WM-Titel sind nicht genug
Woran scheiterte das bisher, und wann wären es für sie die erhofften schönen Olympischen Spiele? „Zum einen war die eigene körperliche Verfassung bei den Spielen nie optimal“, sagt sie. „Das hat so viel Energie gezogen. Und das Drumherum, wie es dort war – so stellt man sich als Kind Olympische Spiele nicht vor. Die Chance hat man nicht oft, dass man Spiele so nah an der Heimat mit Fans und Familie erleben kann, deswegen musste ich dem noch mal eine Chance geben. Ich hoffe, in einen positiven Flow zu kommen, unabhängig von Resultaten. Und ich habe die Hoffnung, dass es schöne Erinnerungen werden, dass man es genießen und die Atmosphäre aufsaugen kann.“
Sechs Rennen, beginnend mit der Mixed-Staffel an diesem Sonntag (14.05 Uhr im F.A.Z.-Liveticker zu Olympia 2026, im ZDF und bei Eurosport), für die sie mit Justus Strelow, Philipp Nawrath und Vanessa Voigt nominiert wurde, könnte Franziska Preuß in Italien laufen, darunter vier individuelle Wettkämpfe. Das macht vier Chancen, die lang ersehnte olympische Einzelmedaille zu gewinnen. Dafür, das sagt sie vor den Spielen selbst immer wieder, muss am Renntag, dem Tag X, alles zusammenpassen: die körperliche und mentale Verfassung, das Skimaterial, das „Drumherum“.
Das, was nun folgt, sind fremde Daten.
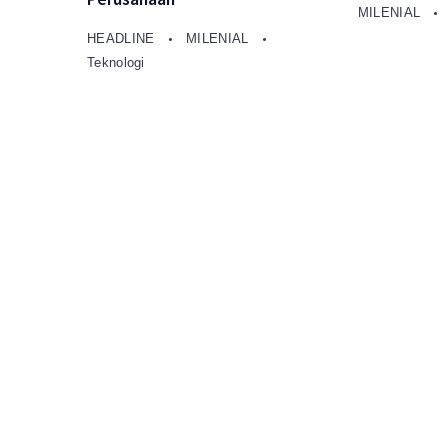
MILENIAL
HEADLINE
MILENIAL
Teknologi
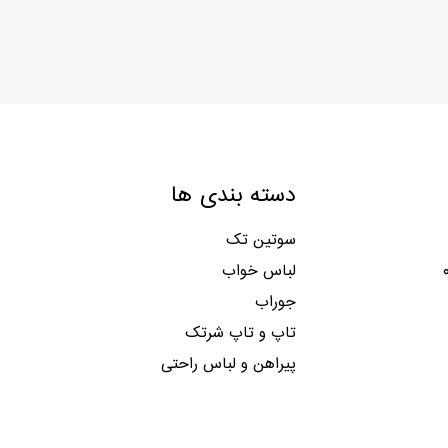
دسته بندی ها
سوتین تک
لباس خواب
جوراب
تاپ و تاپ شرتک
پیراهن و لباس راحتی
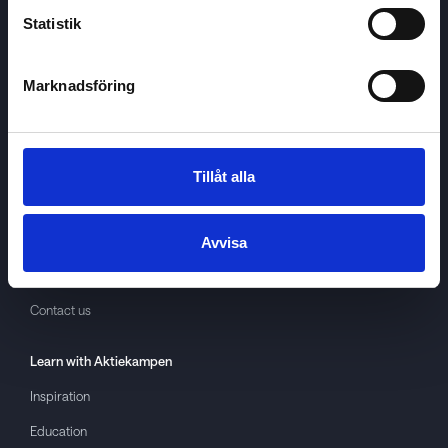
Statistik
Marknadsföring
Aktiekampen
About
Aktiekampen
Privacy policy
Tillåt alla
About cookies
Terms of use
Avvisa
GDPR
Contact us
Learn with
Aktiekampen
Inspiration
Education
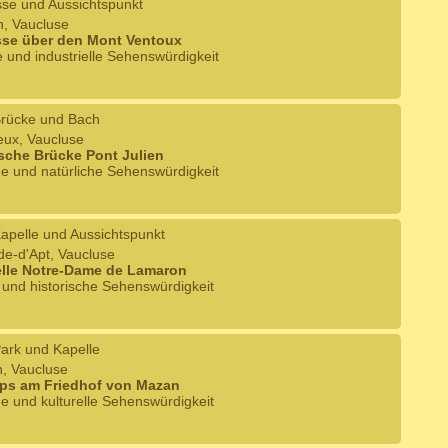
sse und Aussichtspunkt
n, Vaucluse
sse über den Mont Ventoux
e und industrielle Sehenswürdigkeit
rücke und Bach
eux, Vaucluse
sche Brücke Pont Julien
he und natürliche Sehenswürdigkeit
apelle und Aussichtspunkt
de-d'Apt, Vaucluse
elle Notre-Dame de Lamaron
e und historische Sehenswürdigkeit
ark und Kapelle
n, Vaucluse
ps am Friedhof von Mazan
he und kulturelle Sehenswürdigkeit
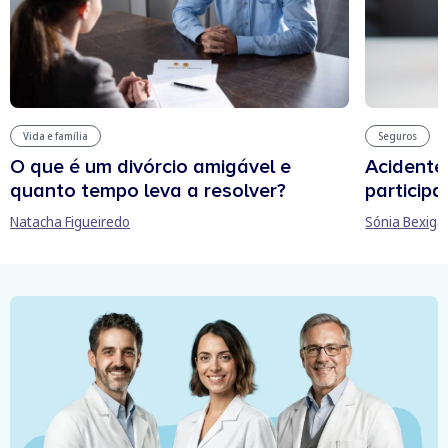
Vida e família
Seguros
O que é um divórcio amigável e
Acidente
quanto tempo leva a resolver?
participa
Natacha Figueiredo
Sónia Bexiga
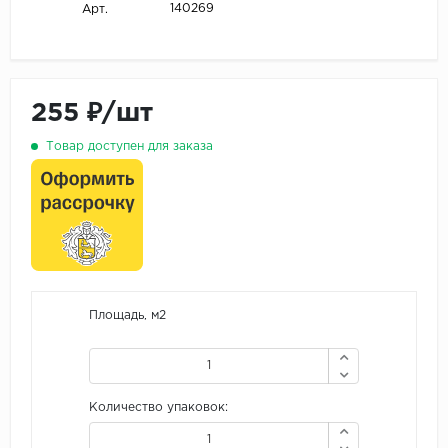
140269
Арт.
255 ₽/шт
Товар доступен для заказа
Площадь, м2
Количество упаковок:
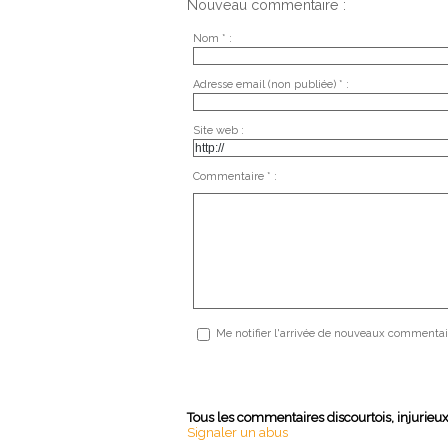
Nouveau commentaire :
Nom * :
Adresse email (non publiée) * :
Site web :
Commentaire * :
Me notifier l'arrivée de nouveaux commentai
Tous les commentaires discourtois, injurieu
Signaler un abus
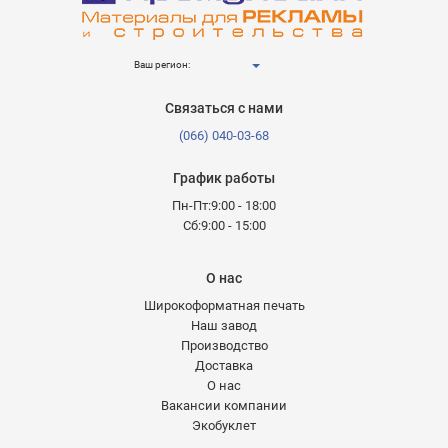
Ваш регион:
Связаться с нами
(066) 040-03-68
График работы
Пн-Пт:9:00 - 18:00
Сб:9:00 - 15:00
О нас
Широкоформатная печать
Наш завод
Производство
Доставка
О нас
Вакансии компании
Экобуклет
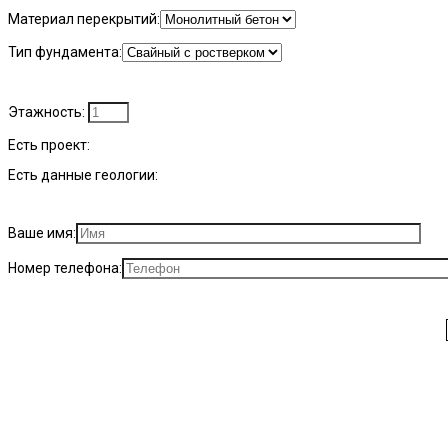
Материал перекрытий:
Тип фундамента:
Этажность:
Есть проект:
Есть данные геологии:
Ваше имя:
Номер телефона:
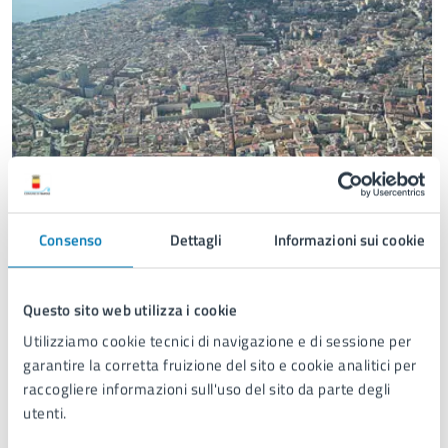
Consenso
Dettagli
Informazioni sui cookie
Questo sito web utilizza i cookie
Utilizziamo cookie tecnici di navigazione e di sessione per
garantire la corretta fruizione del sito e cookie analitici per
Le aree
raccogliere informazioni sull'uso del sito da parte degli
utenti.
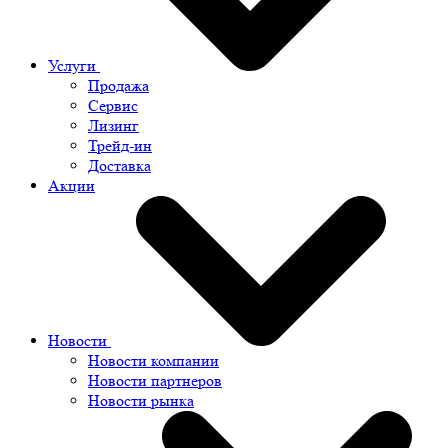
Услуги
Продажа
Сервис
Лизинг
Трейд-ин
Доставка
Акции
Новости
Новости компании
Новости партнеров
Новости рынка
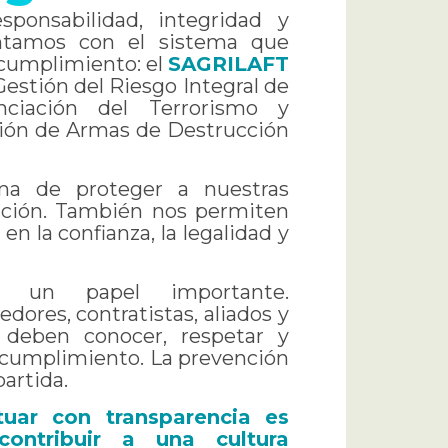
onsabilidad, integridad y
ontamos con el sistema que
 cumplimiento: el
SAGRILAFT
estión del Riesgo Integral de
nciación del Terrorismo y
ación de Armas de Destrucción
ma de proteger a nuestras
zación. También nos permiten
en la confianza, la legalidad y
e un papel importante.
edores, contratistas, aliados y
deben conocer, respetar y
e cumplimiento. La prevención
artida.
tuar con transparencia es
contribuir a una cultura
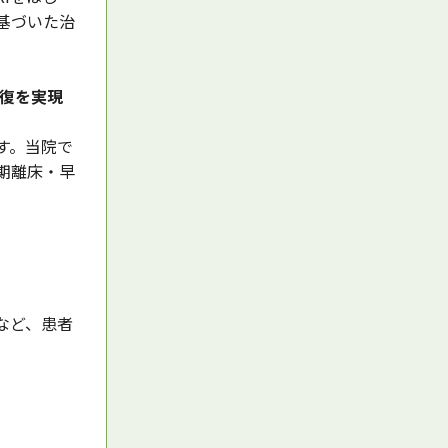
基づいた治
回復を実現
す。当院で
期離床・早
など、患者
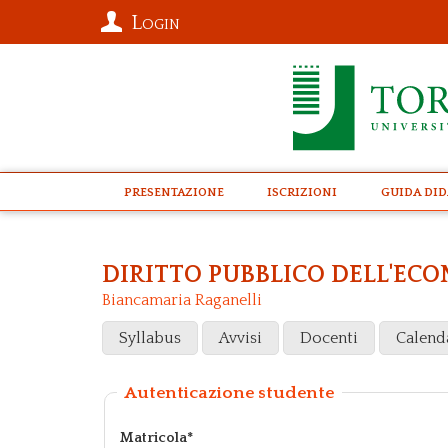
Login
presentazione
Iscrizioni
Guida Did
DIRITTO PUBBLICO DELL'EC
Biancamaria Raganelli
Syllabus
Avvisi
Docenti
Calend
Autenticazione studente
Matricola*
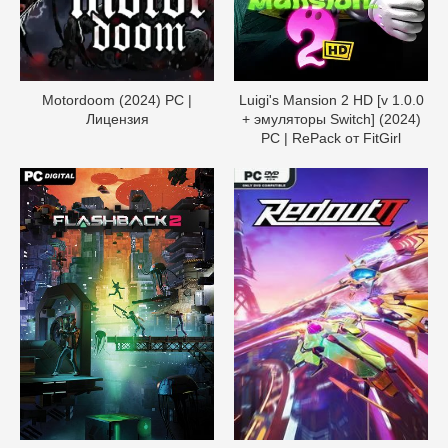
Motordoom (2024) PC |
Luigi's Mansion 2 HD [v 1.0.0
Лицензия
+ эмуляторы Switch] (2024)
PC | RePack от FitGirl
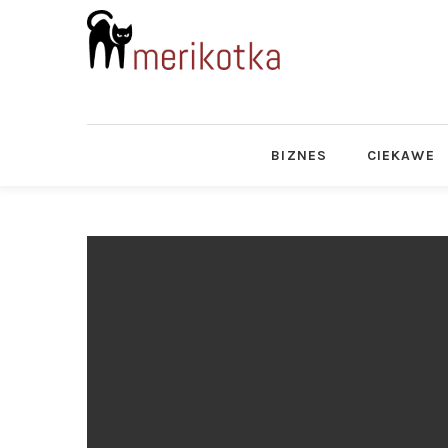
BIZNES
CIEKAWE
All das, was sie selbst beeinflussen kann, hat sie akribisch vorbereitet. Wie schwierig es dennoch ist, dieses Optimum zu erreichen, zeigt ihr Weg in den vergangenen Monaten. Oft hat in ihrer 16 Jahre langen Biathlon-Laufbahn nicht alles zusammengepasst. Doch trotz der Entbehrungen fand sie immer wieder die Motivation, viel zu investieren, um diese Sehnsucht nach den „schönen Spielen“ endlich zu stillen. Weil WM-Titel und ein Sieg im Gesamtweltcup eben doch nicht genug sind, um ihre Karriere zu vollenden.